# WHAT TO WORK ON
Go through the data line by line. Copy each one holding the string "derivs".

Stored data
____________________
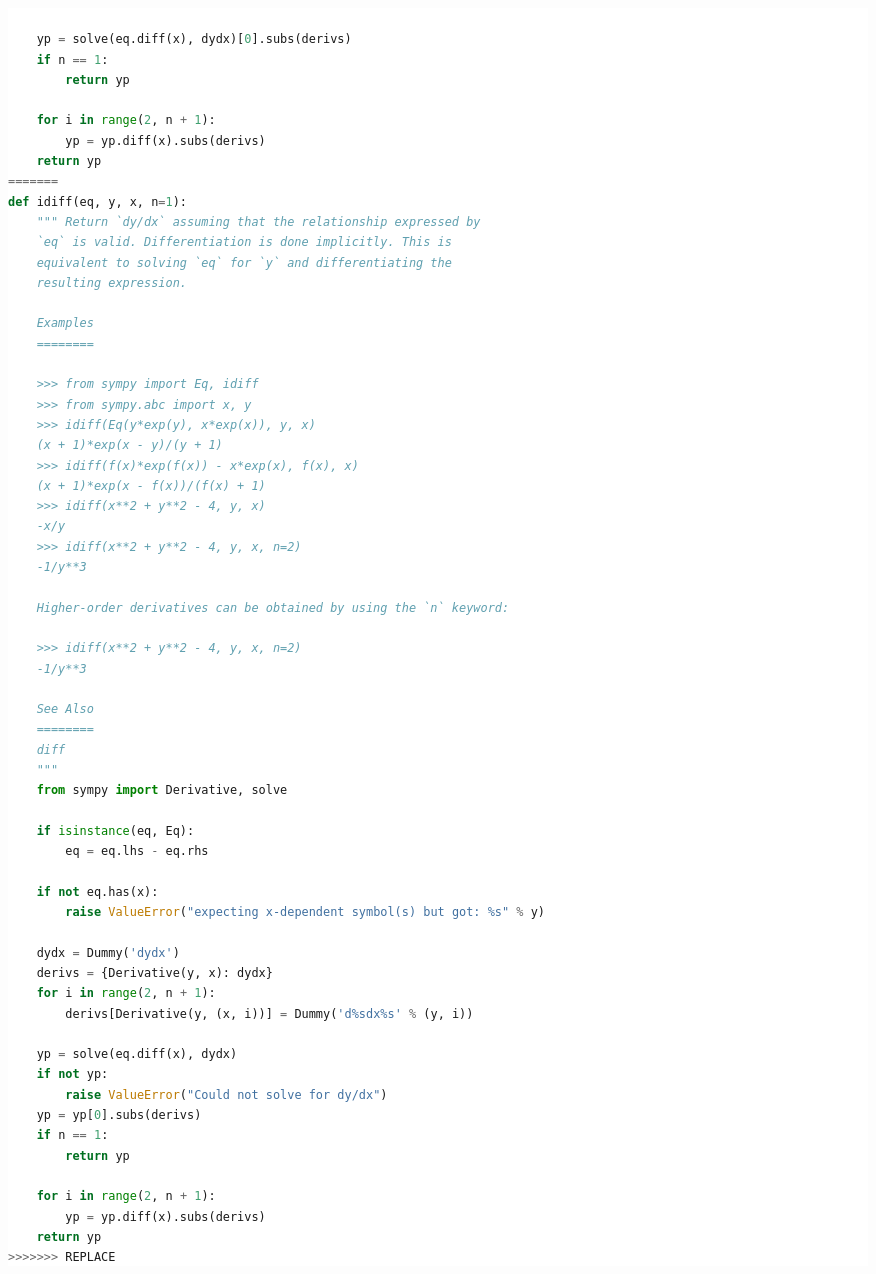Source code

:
 ```python

    yp = solve(eq.diff(x), dydx)[0].subs(derivs)
    if n == 1:
        return yp

    for i in range(2, n + 1):
        yp = yp.diff(x).subs(derivs)
    return yp
=======
def idiff(eq, y, x, n=1):
    """ Return `dy/dx` assuming that the relationship expressed by
    `eq` is valid. Differentiation is done implicitly. This is
    equivalent to solving `eq` for `y` and differentiating the
    resulting expression.

    Examples
    ========

    >>> from sympy import Eq, idiff
    >>> from sympy.abc import x, y
    >>> idiff(Eq(y*exp(y), x*exp(x)), y, x)
    (x + 1)*exp(x - y)/(y + 1)
    >>> idiff(f(x)*exp(f(x)) - x*exp(x), f(x), x)
    (x + 1)*exp(x - f(x))/(f(x) + 1)
    >>> idiff(x**2 + y**2 - 4, y, x)
    -x/y
    >>> idiff(x**2 + y**2 - 4, y, x, n=2)
    -1/y**3

    Higher-order derivatives can be obtained by using the `n` keyword:

    >>> idiff(x**2 + y**2 - 4, y, x, n=2)
    -1/y**3

    See Also
    ========
    diff
    """
    from sympy import Derivative, solve

    if isinstance(eq, Eq):
        eq = eq.lhs - eq.rhs

    if not eq.has(x):
        raise ValueError("expecting x-dependent symbol(s) but got: %s" % y)

    dydx = Dummy('dydx')
    derivs = {Derivative(y, x): dydx}
    for i in range(2, n + 1):
        derivs[Derivative(y, (x, i))] = Dummy('d%sdx%s' % (y, i))

    yp = solve(eq.diff(x), dydx)
    if not yp:
        raise ValueError("Could not solve for dy/dx")
    yp = yp[0].subs(derivs)
    if n == 1:
        return yp

    for i in range(2, n + 1):
        yp = yp.diff(x).subs(derivs)
    return yp
>>>>>>> REPLACE
```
____________________
# SOLUTION BELOW
    yp = solve(eq.diff(x), dydx)[0].subs(derivs)
        yp = yp.diff(x).subs(derivs)
    derivs = {Derivative(y, x): dydx}
        derivs[Derivative(y, (x, i))] = Dummy('d%sdx%s' % (y, i))
    yp = yp[0].subs(derivs)
        yp = yp.diff(x).subs(derivs)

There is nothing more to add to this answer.